- [Required task 1] In the post about Cardinal Arinze's address, which organization posted the address?

- [Text block]
This could just as well be titled “Why Cardinal Arinze is My Hero.” I am absolutely not looking forward to the demise of John Paul II, but I wouldn’t mind if Arinze succeeded him. EWTN has posted this address that he delivered on the highlights of the renewal initiated by Vatican II.

Some excerpts . . . .

If many lay people had only one request to make, they would ask that the priest celebrate Mass, or other rites, simply according to the approved books. Many lay faithful complain that rarely do they find two priests celebrating the Eucharistic sacrifice in the same way. The Roman liturgy is not a free-for-all experimentation field where each celebrant has the option to tag on his cherished accretions.

This is right on. I would really just like to see the “if it isn’t in the book, we can’t do it” mentality prevail. Some of us are highly distractable and don’t care to hear the Fr. So-and-So show, or the cantor show, or the inclusive language show.

It is therefore clear that inculturation does not encourage banalization or trivialization of the sacred liturgy. Spontaneity run wild can manifest itself in many ways. At the beginning of Mass the priest can trivialize by amusing the people on the weather, by saying “Good morning everybody” instead of “The Lord be with you” or “The grace of Our Lord… “, which are the proper liturgical opening greetings. He can banalize by an exaggerated autobiographical introduction and trite jokes in his misguided effort to warm the people up for worship! He may not realize that he is now drawing attention to himself instead of to God and the liturgical celebration of the day.

Having a priest say “Good morning!” before Mass is high on the list of my pet peeves. It really breaks the train of thought.

Church architecture also influences active participation. If a church is built and the seats are arranged as in an amphitheatre or as in a banquet, the undeclared emphasis may be horizontal attention to one another, rather than vertical attention to God.

- [Input material]

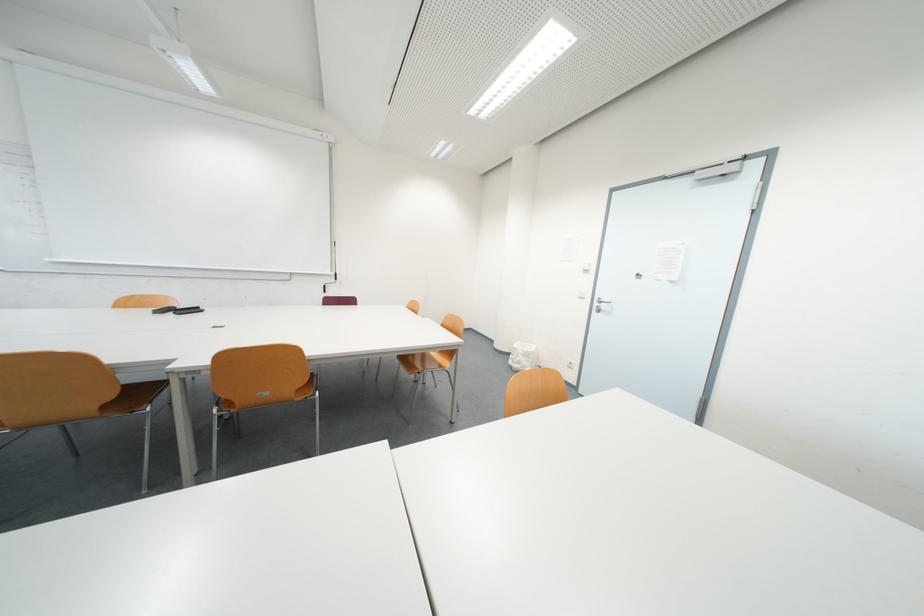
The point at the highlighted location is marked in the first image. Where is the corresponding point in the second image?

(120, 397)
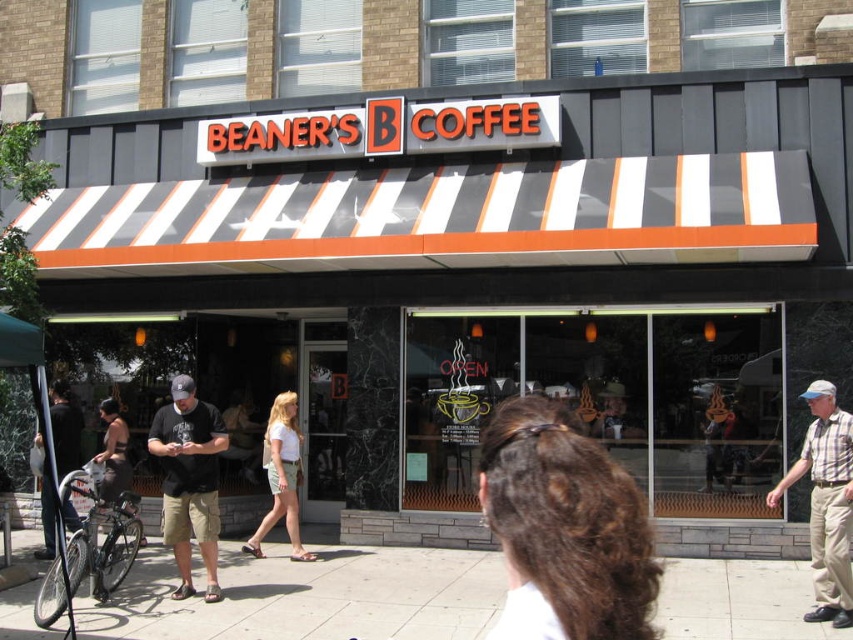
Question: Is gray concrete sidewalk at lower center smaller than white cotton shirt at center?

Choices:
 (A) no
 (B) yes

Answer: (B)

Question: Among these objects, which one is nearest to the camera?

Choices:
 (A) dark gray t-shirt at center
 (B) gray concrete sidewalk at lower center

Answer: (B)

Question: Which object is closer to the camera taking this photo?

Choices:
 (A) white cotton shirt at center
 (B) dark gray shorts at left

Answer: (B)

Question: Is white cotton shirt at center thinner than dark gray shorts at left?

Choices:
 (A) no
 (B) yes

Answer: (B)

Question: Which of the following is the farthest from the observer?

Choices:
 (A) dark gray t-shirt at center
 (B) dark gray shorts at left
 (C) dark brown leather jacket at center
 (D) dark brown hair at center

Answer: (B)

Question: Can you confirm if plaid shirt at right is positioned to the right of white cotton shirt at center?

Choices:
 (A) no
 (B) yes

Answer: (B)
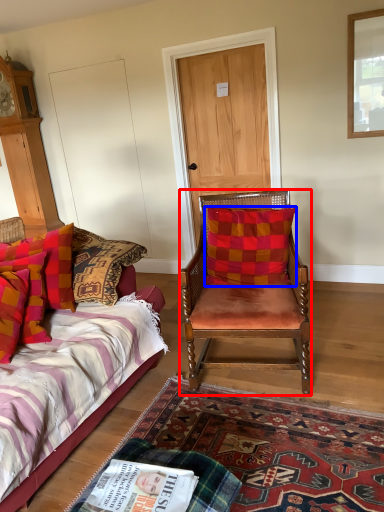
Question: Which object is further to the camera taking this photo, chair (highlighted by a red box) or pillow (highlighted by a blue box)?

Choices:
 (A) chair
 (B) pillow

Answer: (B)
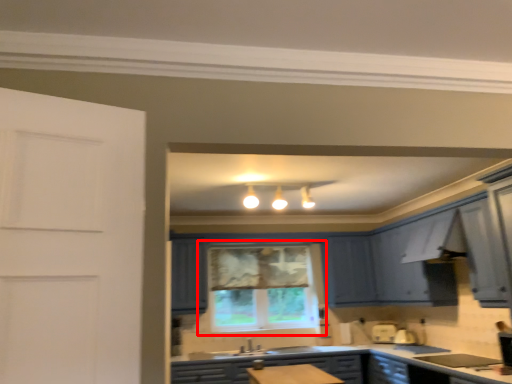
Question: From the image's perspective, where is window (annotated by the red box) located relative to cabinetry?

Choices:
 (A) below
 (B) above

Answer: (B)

==

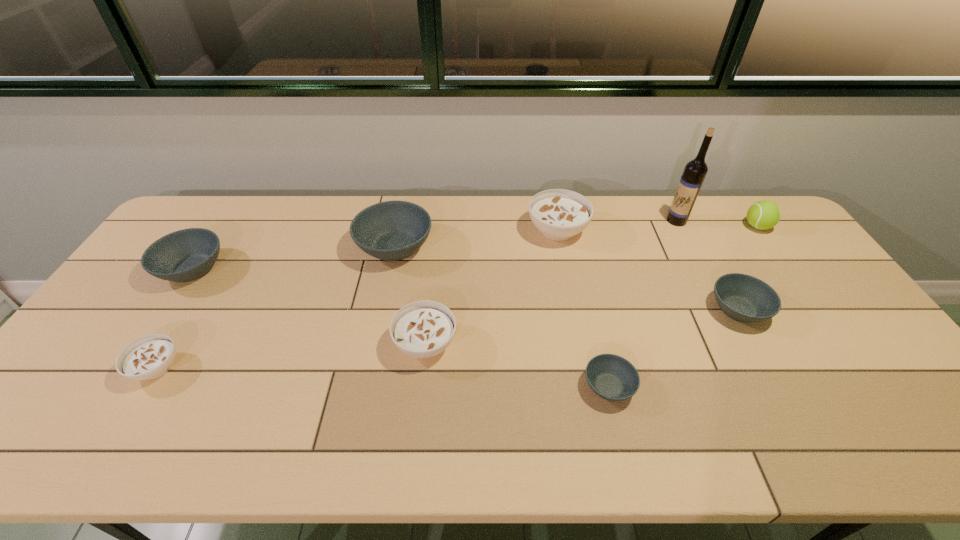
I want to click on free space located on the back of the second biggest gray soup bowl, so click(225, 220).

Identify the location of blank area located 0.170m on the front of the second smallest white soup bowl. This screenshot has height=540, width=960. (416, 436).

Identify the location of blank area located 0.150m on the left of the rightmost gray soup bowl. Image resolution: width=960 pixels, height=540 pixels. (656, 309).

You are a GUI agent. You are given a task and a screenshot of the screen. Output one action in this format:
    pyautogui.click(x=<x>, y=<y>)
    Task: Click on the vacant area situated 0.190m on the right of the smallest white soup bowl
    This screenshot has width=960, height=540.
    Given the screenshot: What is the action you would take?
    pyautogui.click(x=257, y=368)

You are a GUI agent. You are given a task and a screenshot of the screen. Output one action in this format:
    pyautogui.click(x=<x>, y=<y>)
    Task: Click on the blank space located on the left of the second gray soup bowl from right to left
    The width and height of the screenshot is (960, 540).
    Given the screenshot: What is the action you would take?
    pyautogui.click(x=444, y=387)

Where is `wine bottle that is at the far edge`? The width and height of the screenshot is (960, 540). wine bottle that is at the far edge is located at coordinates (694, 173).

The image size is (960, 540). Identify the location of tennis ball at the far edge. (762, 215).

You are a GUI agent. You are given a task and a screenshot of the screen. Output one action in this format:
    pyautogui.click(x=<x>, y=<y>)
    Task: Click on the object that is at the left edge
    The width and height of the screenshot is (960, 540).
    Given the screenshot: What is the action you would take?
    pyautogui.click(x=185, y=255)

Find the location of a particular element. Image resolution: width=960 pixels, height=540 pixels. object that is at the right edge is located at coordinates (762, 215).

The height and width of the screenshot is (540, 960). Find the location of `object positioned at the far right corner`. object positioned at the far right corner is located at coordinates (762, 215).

- [Required task 2] Return the entries from the line containing "The point at" down to the line containing "Question: Which object is closer", with both of those lines included, and omit the pictures.

- [Solution 1] EWTN

- [Solution 2]
The point at the highlighted location is marked in the first image. Where is the corresponding point in the second image?

(120, 397)
Question: Is gray concrete sidewalk at lower center smaller than white cotton shirt at center?

Choices:
 (A) no
 (B) yes

Answer: (B)

Question: Among these objects, which one is nearest to the camera?

Choices:
 (A) dark gray t-shirt at center
 (B) gray concrete sidewalk at lower center

Answer: (B)

Question: Which object is closer to the camera taking this photo?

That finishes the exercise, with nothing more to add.